(Zapisane wpisy z danymi)
########
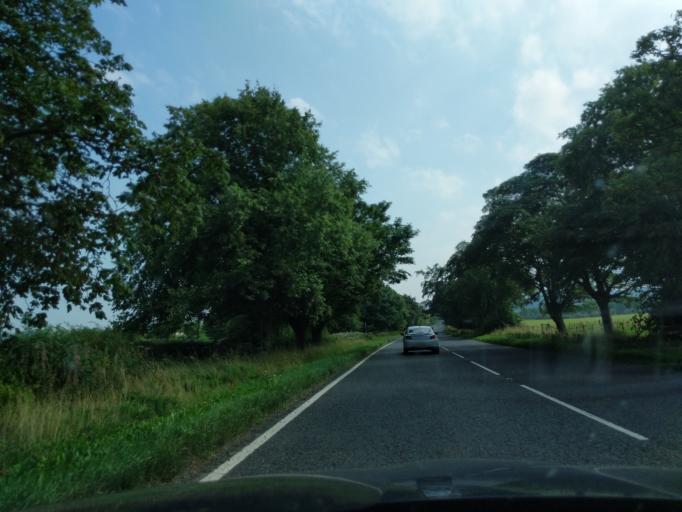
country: GB
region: England
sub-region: Northumberland
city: Longhorsley
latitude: 55.2988
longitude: -1.7896
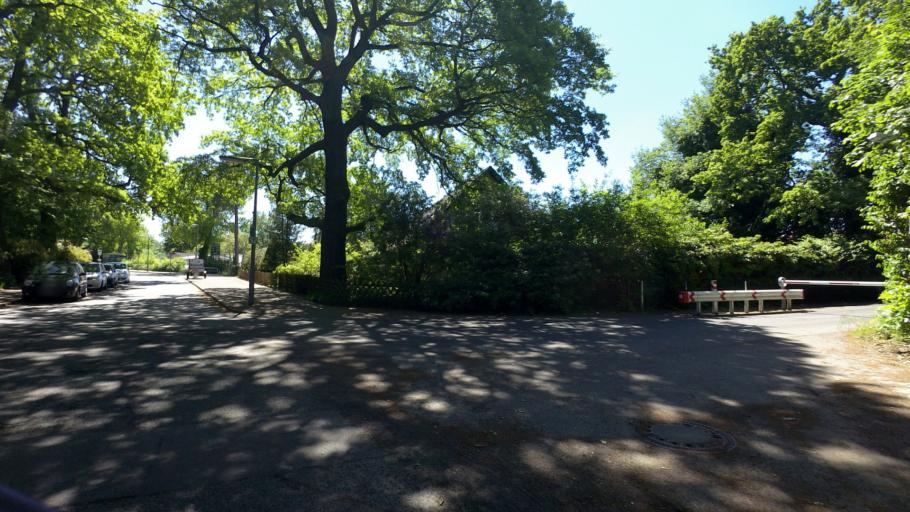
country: DE
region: Berlin
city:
########
CEL: Przekształć całe powyższe zestawienie w listę JSON złożoną z łańcuchów znaków, po jednym na każdy wiersz, bez pustych wierszy. Obrazy pomiń.

ODPOWIEDŹ:
[
  "country: GB",
  "region: England",
  "sub-region: Northumberland",
  "city: Longhorsley",
  "latitude: 55.2988",
  "longitude: -1.7896",
  "country: DE",
  "region: Berlin",
  "city:"
]